Instructions to follow:
Give all of the data again exactly as written, omitting every image.

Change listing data

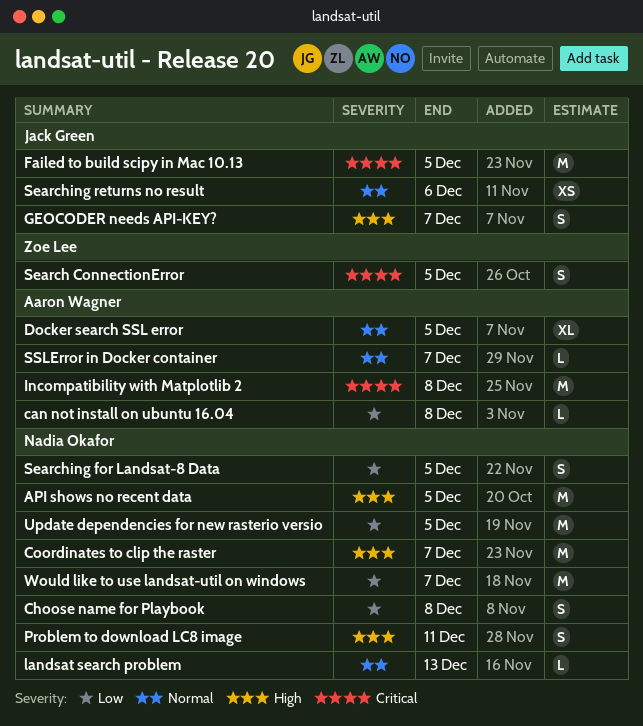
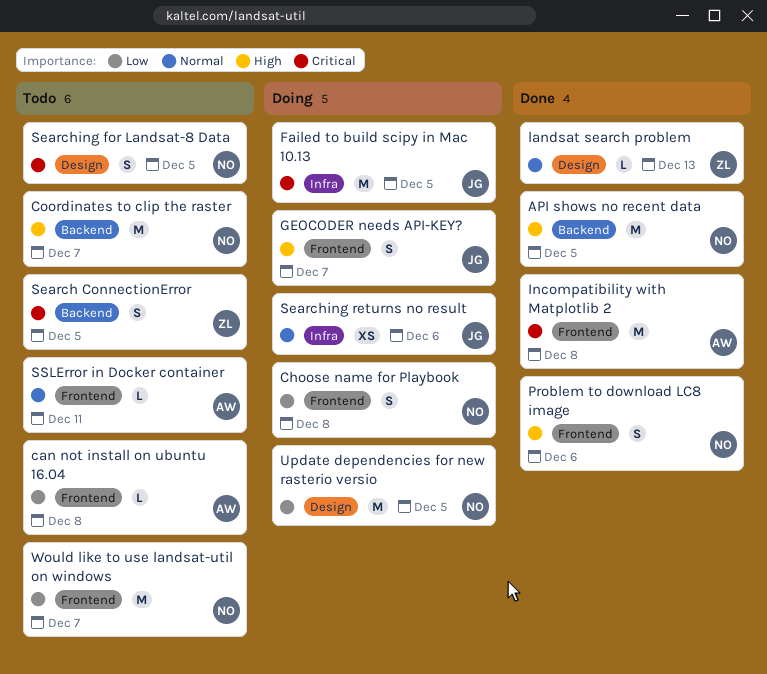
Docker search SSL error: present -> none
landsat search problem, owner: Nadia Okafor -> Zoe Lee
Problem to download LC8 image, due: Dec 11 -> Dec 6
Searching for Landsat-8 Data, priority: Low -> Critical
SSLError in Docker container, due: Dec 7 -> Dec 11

Task result:
Docker search SSL error: present -> none
landsat search problem, owner: Nadia Okafor -> Zoe Lee
Problem to download LC8 image, due: Dec 11 -> Dec 6
Searching for Landsat-8 Data, priority: Low -> Critical
SSLError in Docker container, due: Dec 7 -> Dec 11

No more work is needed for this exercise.